New Years Eve Dinner was big spread of about 7 or 8 dishes including: pigs ear, preserved yellow eggs, pork with garlic scapes, pickled lotus root, potato and tomato stir fry, another pork dish. In addition to the dishes we also had two kinds of “main food“ 主食 steamed buns and rice porridge. There’s also a fish on the table in this picture, but it disappeared when we actually sat down to eat.

What did her parents think of you? Did they speak any English?
It’s hard to know what her parent’s thought of me because not only did they not speak a word of English, but their native dialect of Chinese was mostly unintelligible to me. Most of the time in Harbin, I can understand 60-80% of what’s being said around me (depending of if I know the context), but down in that area of Henan I could only get about 10-40%. I did learn a few words like “le” is “er” for “two” and well, that’s all I remember. Both of her parents were really patient with me, though, and before I left I was able to have conversations with each of them without assistance from my friend. I hope they liked me!
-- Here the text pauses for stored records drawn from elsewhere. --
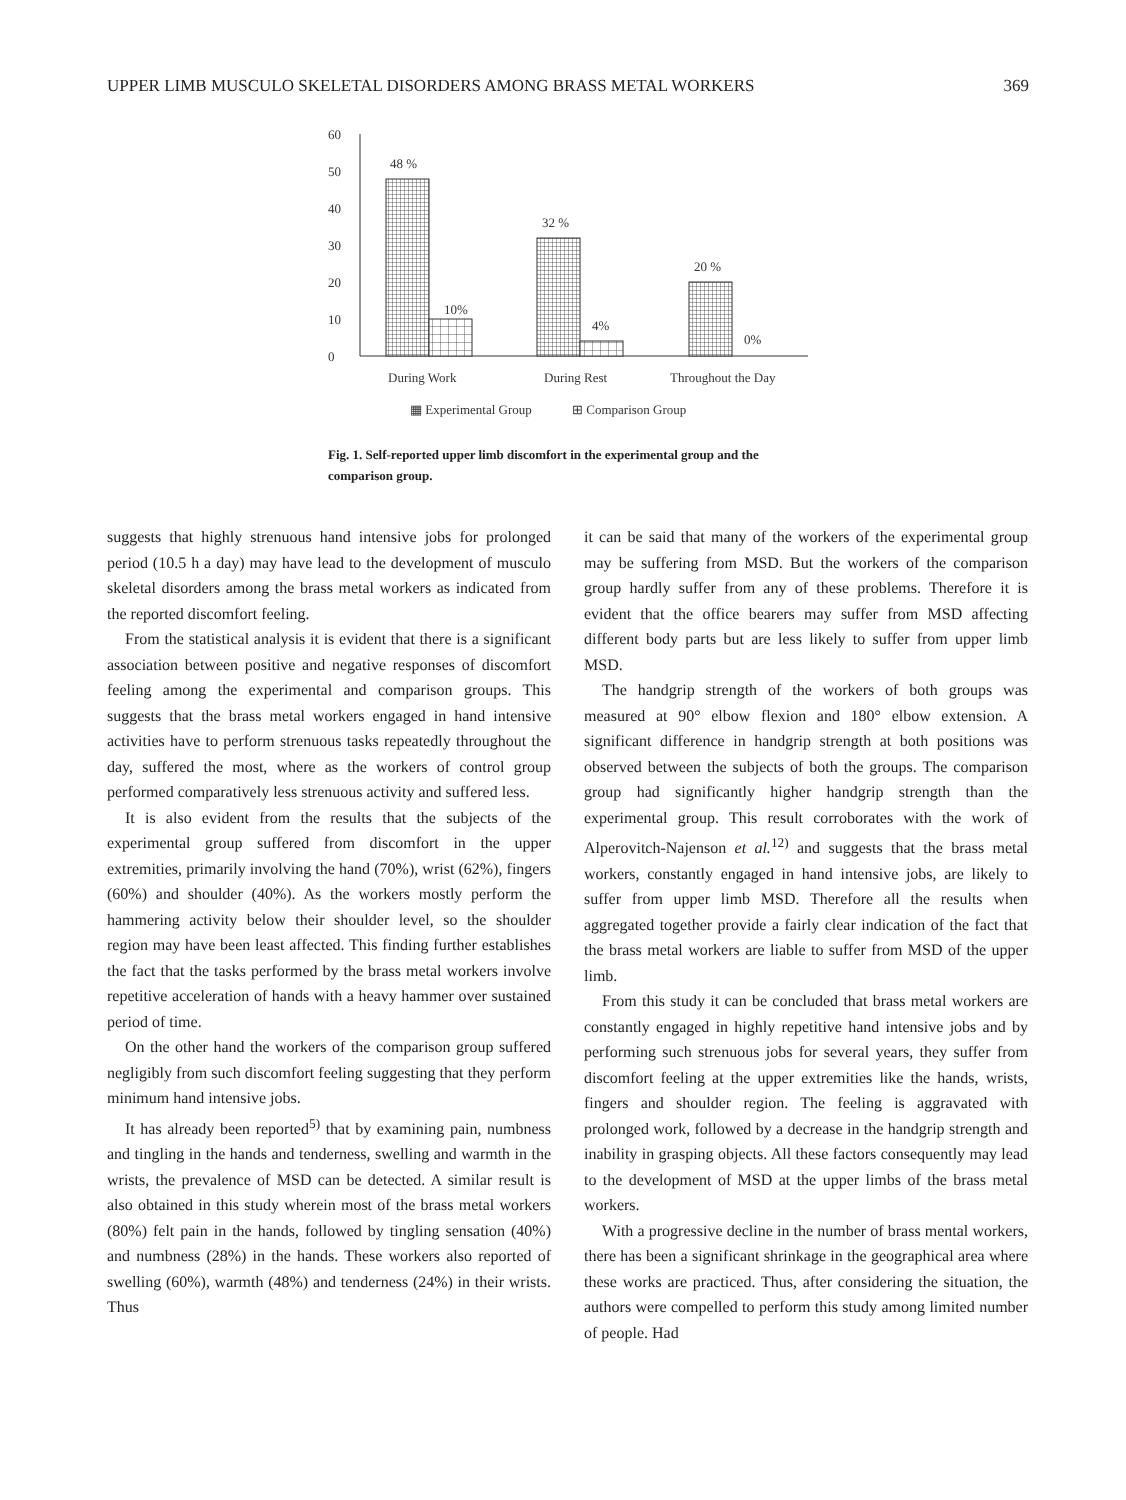UPPER LIMB MUSCULO SKELETAL DISORDERS AMONG BRASS METAL WORKERS 369
0
10
20
30
40
50
60
48 %
10%
32 %
4%
20 %
0%
During Work
During Rest
Throughout the Day
▦ Experimental Group
⊞ Comparison Group
Fig. 1. Self-reported upper limb discomfort in the experimental group and the comparison group.
suggests that highly strenuous hand intensive jobs for prolonged period (10.5 h a day) may have lead to the development of musculo skeletal disorders among the brass metal workers as indicated from the reported discomfort feeling.
From the statistical analysis it is evident that there is a significant association between positive and negative responses of discomfort feeling among the experimental and comparison groups. This suggests that the brass metal workers engaged in hand intensive activities have to perform strenuous tasks repeatedly throughout the day, suffered the most, where as the workers of control group performed comparatively less strenuous activity and suffered less.
It is also evident from the results that the subjects of the experimental group suffered from discomfort in the upper extremities, primarily involving the hand (70%), wrist (62%), fingers (60%) and shoulder (40%). As the workers mostly perform the hammering activity below their shoulder level, so the shoulder region may have been least affected. This finding further establishes the fact that the tasks performed by the brass metal workers involve repetitive acceleration of hands with a heavy hammer over sustained period of time.
On the other hand the workers of the comparison group suffered negligibly from such discomfort feeling suggesting that they perform minimum hand intensive jobs.
It has already been reported<sup>5)</sup> that by examining pain, numbness and tingling in the hands and tenderness, swelling and warmth in the wrists, the prevalence of MSD can be detected. A similar result is also obtained in this study wherein most of the brass metal workers (80%) felt pain in the hands, followed by tingling sensation (40%) and numbness (28%) in the hands. These workers also reported of swelling (60%), warmth (48%) and tenderness (24%) in their wrists. Thus
it can be said that many of the workers of the experimental group may be suffering from MSD. But the workers of the comparison group hardly suffer from any of these problems. Therefore it is evident that the office bearers may suffer from MSD affecting different body parts but are less likely to suffer from upper limb MSD.
The handgrip strength of the workers of both groups was measured at 90° elbow flexion and 180° elbow extension. A significant difference in handgrip strength at both positions was observed between the subjects of both the groups. The comparison group had significantly higher handgrip strength than the experimental group. This result corroborates with the work of Alperovitch-Najenson et al.<sup>12)</sup> and suggests that the brass metal workers, constantly engaged in hand intensive jobs, are likely to suffer from upper limb MSD. Therefore all the results when aggregated together provide a fairly clear indication of the fact that the brass metal workers are liable to suffer from MSD of the upper limb.
From this study it can be concluded that brass metal workers are constantly engaged in highly repetitive hand intensive jobs and by performing such strenuous jobs for several years, they suffer from discomfort feeling at the upper extremities like the hands, wrists, fingers and shoulder region. The feeling is aggravated with prolonged work, followed by a decrease in the handgrip strength and inability in grasping objects. All these factors consequently may lead to the development of MSD at the upper limbs of the brass metal workers.
With a progressive decline in the number of brass mental workers, there has been a significant shrinkage in the geographical area where these works are practiced. Thus, after considering the situation, the authors were compelled to perform this study among limited number of people. Had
What kinds of things did you do there?

New Years Eve was spent as most of China spends it: watching fireworks be set off on the street (her dad set off firecrackers and then the neighbors/relatives had some real big fireworks) and watching the CCTV Spring Festival Gala. (My favorite part was the funny sketch about college graduates selling potatoes…I hope this is not the future for my students).

New Years Day my friend, her parents and I took at trip to a local Buddhist mountain and climbed to the top with hordes of people. I never expected to see a temple so packed in this country. Her mother went into each pavilion to burn incense or offer something while the rest of us waited outside and took pictures.

The other days I spent there were passed going around her hometown, visiting her relative’s houses, a bamboo garden, and the downtown shopping area. And one day my friend and I went to a larger city about 30 minutes away to visit the Henan Jiaozuo Film and Television City where they film those TV series like “Three Kingdoms” or other period pieces.

All in all, we really didn’t “do” much, but it was really relaxing just to sit next to the coal stove, eat sunflower seeds, chat, and observe life in “small town” China.